Northern Colorado will see a better chance at more accumulating snow due to the Northern track of this storm and many of those areas being under favorable lift from the jet stream. Areas West of Interstate 25 could see a few inches to several inches, more accumulation as you go further West into the foothills and mountains. The plains will generally be in the 2-4" or 1-3" range with higher ends of that forecast range as you go further West and the lower ends as you go further East.
Northern and Central Mountains/ I-70 Corridor
The mountains will benefit from this storm quite a bit after the past few storms haven't delivered much in the way of snow that could meaningfully build the snowpack. Many mountain resorts will see between 4-8" and 5-10" of snow through Tuesday night. This will create difficult travel conditions in the mountains (timing and impacts mentioned above) so keep that in mind if you have travel plans or want to take advantage of a powder day on Tuesday and potentially Wednesday.
The Northern track of this storm will leave many parts of Southern Colorado high and dry or with generally light snowfall amounts. Best shot at any snow is along the I-25 corridor and Westward into the mountains and foothills... even then amounts won't be anything to write home about.

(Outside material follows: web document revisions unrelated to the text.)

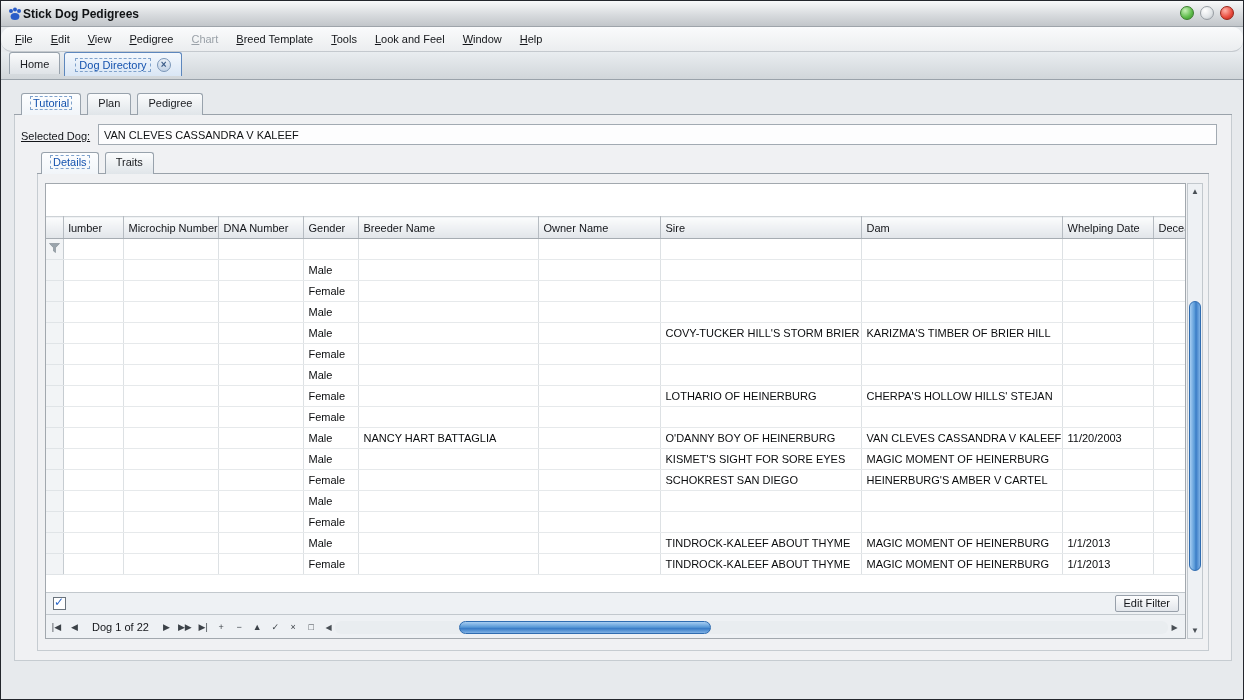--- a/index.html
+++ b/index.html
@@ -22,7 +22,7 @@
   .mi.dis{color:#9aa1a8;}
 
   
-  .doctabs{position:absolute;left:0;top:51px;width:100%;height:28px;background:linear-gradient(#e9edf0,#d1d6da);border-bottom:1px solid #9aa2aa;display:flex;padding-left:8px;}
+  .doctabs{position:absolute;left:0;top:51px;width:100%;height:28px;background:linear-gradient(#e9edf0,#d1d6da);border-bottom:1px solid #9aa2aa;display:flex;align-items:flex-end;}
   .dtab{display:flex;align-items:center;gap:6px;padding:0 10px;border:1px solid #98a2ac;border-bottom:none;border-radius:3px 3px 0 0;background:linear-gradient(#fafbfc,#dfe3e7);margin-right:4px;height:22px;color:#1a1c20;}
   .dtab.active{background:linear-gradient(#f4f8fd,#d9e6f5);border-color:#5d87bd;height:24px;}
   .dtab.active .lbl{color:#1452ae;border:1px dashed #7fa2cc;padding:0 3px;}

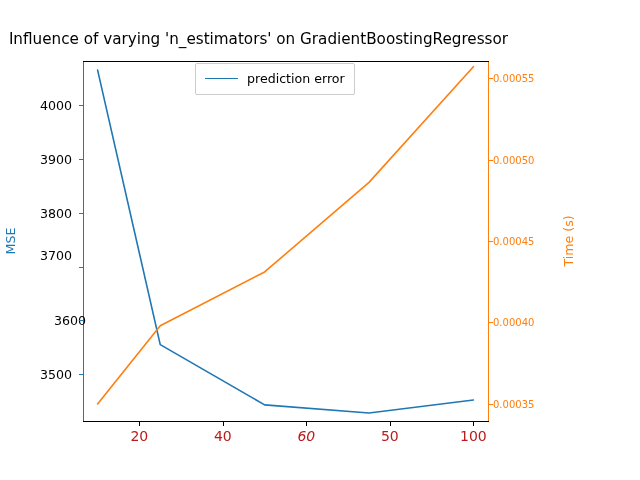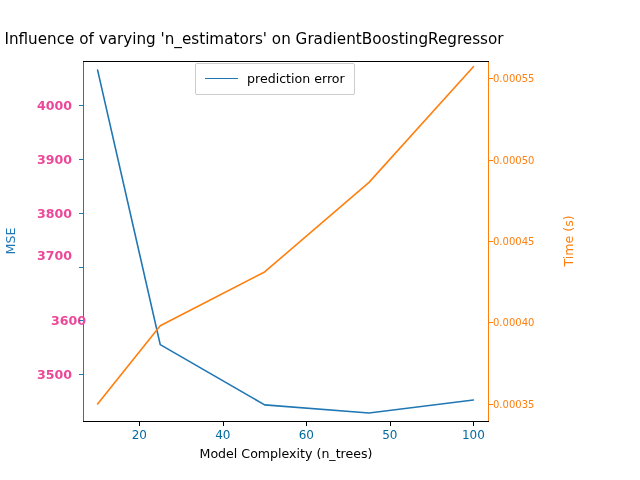--- a/index.html
+++ b/index.html
@@ -6,7 +6,7 @@
   body{width:640px;height:480px;background:#ffffff;
        font-family:"DejaVu Sans","Liberation Sans",sans-serif;overflow:hidden;}
   #figure{position:relative;width:640px;height:480px;}
-  #title{position:absolute;left:0;top:30px;width:508px;text-align:center;
+  #title{position:absolute;left:0;top:30px;width:508px;text-align:right;
          font-size:15.2px;color:#000000;white-space:nowrap;}
   
   #axes{position:absolute;left:83px;top:61px;width:406px;height:361px;}

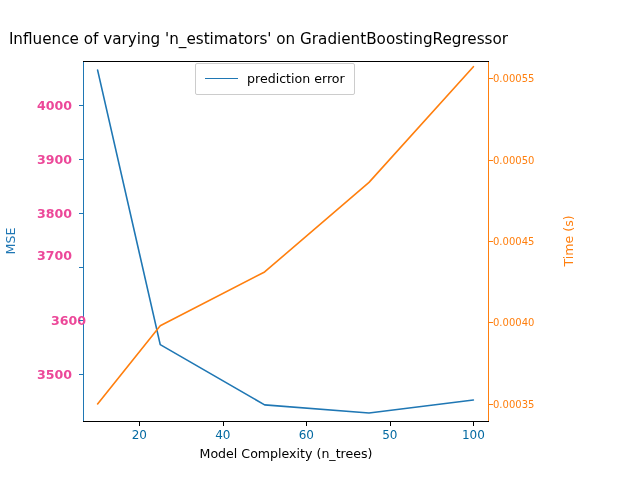--- a/index.html
+++ b/index.html
@@ -15,8 +15,8 @@
   #spine-top{position:absolute;left:0;top:0;width:406px;height:1px;background:#000000;}
   #spine-bottom{position:absolute;left:0;top:360px;width:406px;height:1px;background:#000000;}
   #plotsvg{position:absolute;left:0;top:0;width:406px;height:361px;}
-  .ytick-l{position:absolute;text-align:right;font-size:12.6px;color:#ec4899;
-           white-space:nowrap;transform:translateY(-50%);font-weight:bold;}
+  .ytick-l{position:absolute;text-align:right;font-size:12.6px;color:#000000;
+           white-space:nowrap;transform:translateY(-50%);}
   .ytickmark-l{position:absolute;width:4px;height:1px;background:#1f77b4;}
   .ytick-r{position:absolute;text-align:left;font-size:10px;color:#ff7f0e;
            white-space:nowrap;transform:translateY(-50%);}

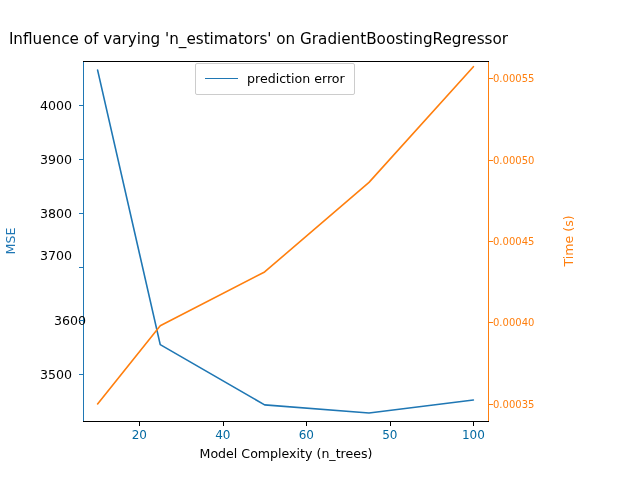--- a/index.html
+++ b/index.html
@@ -21,7 +21,7 @@
   .ytick-r{position:absolute;text-align:left;font-size:10px;color:#ff7f0e;
            white-space:nowrap;transform:translateY(-50%);}
   .ytickmark-r{position:absolute;width:4px;height:1px;background:#ff7f0e;}
-  .xtick{position:absolute;text-align:center;font-size:12px;color:#0369a1;
+  .xtick{position:absolute;text-align:center;font-size:14px;color:#b91c1c;
          white-space:nowrap;transform:translateX(-50%);}
   .xtickmark{position:absolute;width:1px;height:4px;background:#000000;}
   #ylabel-left{position:absolute;left:10px;top:241px;font-size:12.6px;color:#1f77b4;

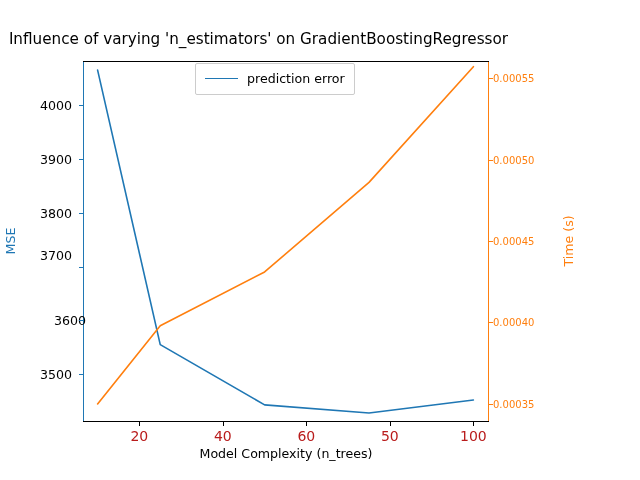--- a/index.html
+++ b/index.html
@@ -87,7 +87,7 @@
       <div class="xtickmark" style="left: 139.366px; top: 422px;"></div>
       <div class="xtick" style="left: 222.871px; top: 428px;">40</div>
       <div class="xtickmark" style="left: 222.871px; top: 422px;"></div>
-      <div class="xtick" style="left: 306.376px; top: 428px;">60</div>
+      <div class="xtick" style="left: 306.376px; top: 428px; font-style: italic;">60</div>
       <div class="xtickmark" style="left: 306.376px; top: 422px;"></div>
       <div class="xtick" style="left: 389.881px; top: 428px;">50</div>
       <div class="xtickmark" style="left: 389.881px; top: 422px;"></div>

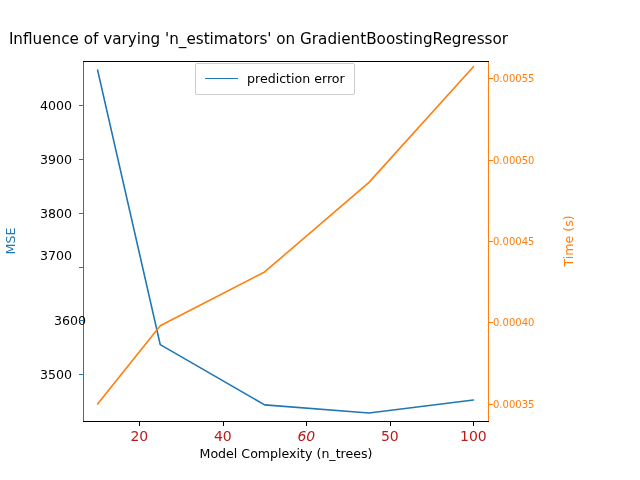--- a/index.html
+++ b/index.html
@@ -97,7 +97,6 @@
 
   <div id="ylabel-left">MSE</div>
   <div id="ylabel-right">Time (s)</div>
-  <div id="xlabel">Model Complexity (n_trees)</div>
 
   <div id="legend">
     <div class="legend-row">

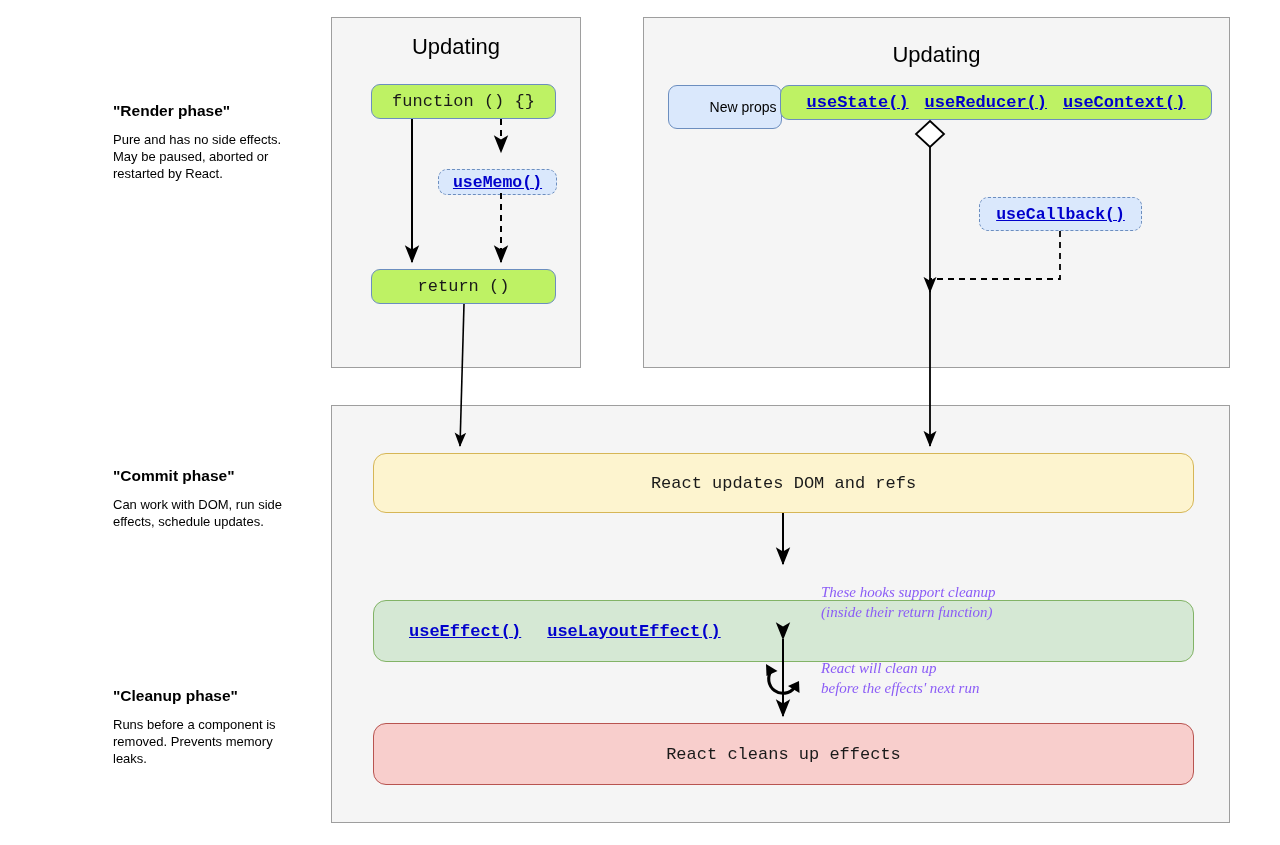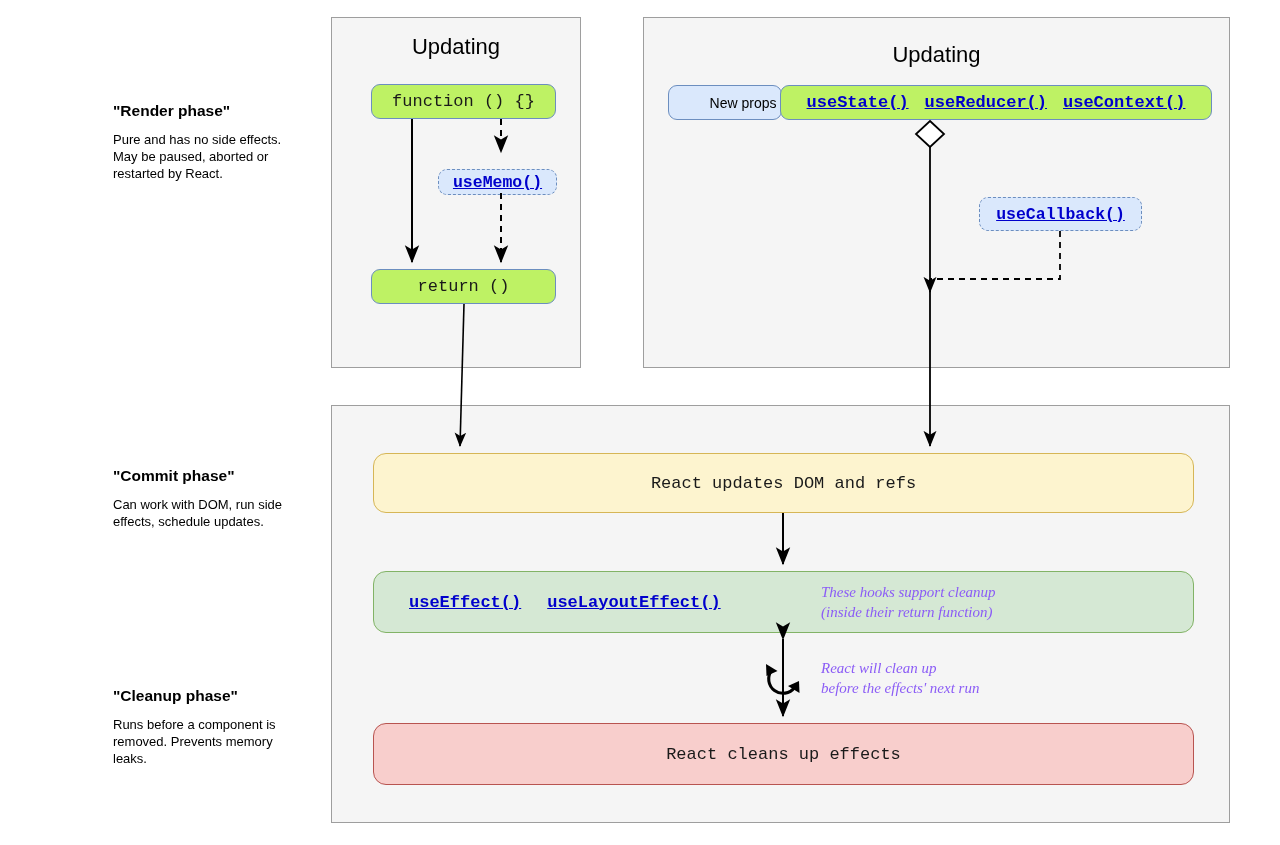--- a/index.html
+++ b/index.html
@@ -170,7 +170,7 @@
     <div class="panel-title" style="top:24px;">Updating</div>
   </div>
 
-  <div class="abs node node-plain" style="left:668px; top:85px; width:114px; height:35px;padding-left:36px;">
+  <div class="abs node node-plain" style="left:668px; top:85px; width:114px; height:44px;padding-left:36px;">
     <span>New props</span>
   </div>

Southwestern Colorado Mountains
Southwestern Colorado will see a bit of snow out of this storm as well, mainly for favored slopes and peaks and up towards the North around Crested Butte. Other valleys and lower elevations won't see a whole lot, but have chances of seeing an inch or two. Some roads over the higher passes could be slick due to that snow and ice accumulation.
Be Prepared for Very Cold Temperatures!
Arctic air will filter in behind a front that moves through late Monday and early Tuesday morning. Behind this front temperatures are very cold in the teens and single digits. While cloudcover and snow may dampen this cold initially on Tuesday, by later in the day we could see temperatures drop further as the storm moves out and skies clear.
The quicker the storm moves out on Tuesday the colder Tuesday night/ Wednesday morning could be... so take the temperatures on the model snapshots below with a grain of salt. It's possible that they are too warm by up to 3-5 degrees for many areas.
We'll take you through the progression of the cold air below:
Again, we'll be watching timing on when that storm moves out - we may need to adjust these numbers downwards... keep an eye our for details on that.
This storm is still evolving for areas South of Denver. As such one more large forecast update or change may be needed - that will most likely be posted late tonight before the storm's arrival. I'll have any small changes to trends I'm noticing up during the day on social media but expect that larger update late tonight, most likely after 10PM. Forecast confidence is medium/high for Denver and areas North, it's high for the mountains - only medium for the Palmer Divide and Colorado Springs/Pikes Peak region. I'll need more data to nail that down.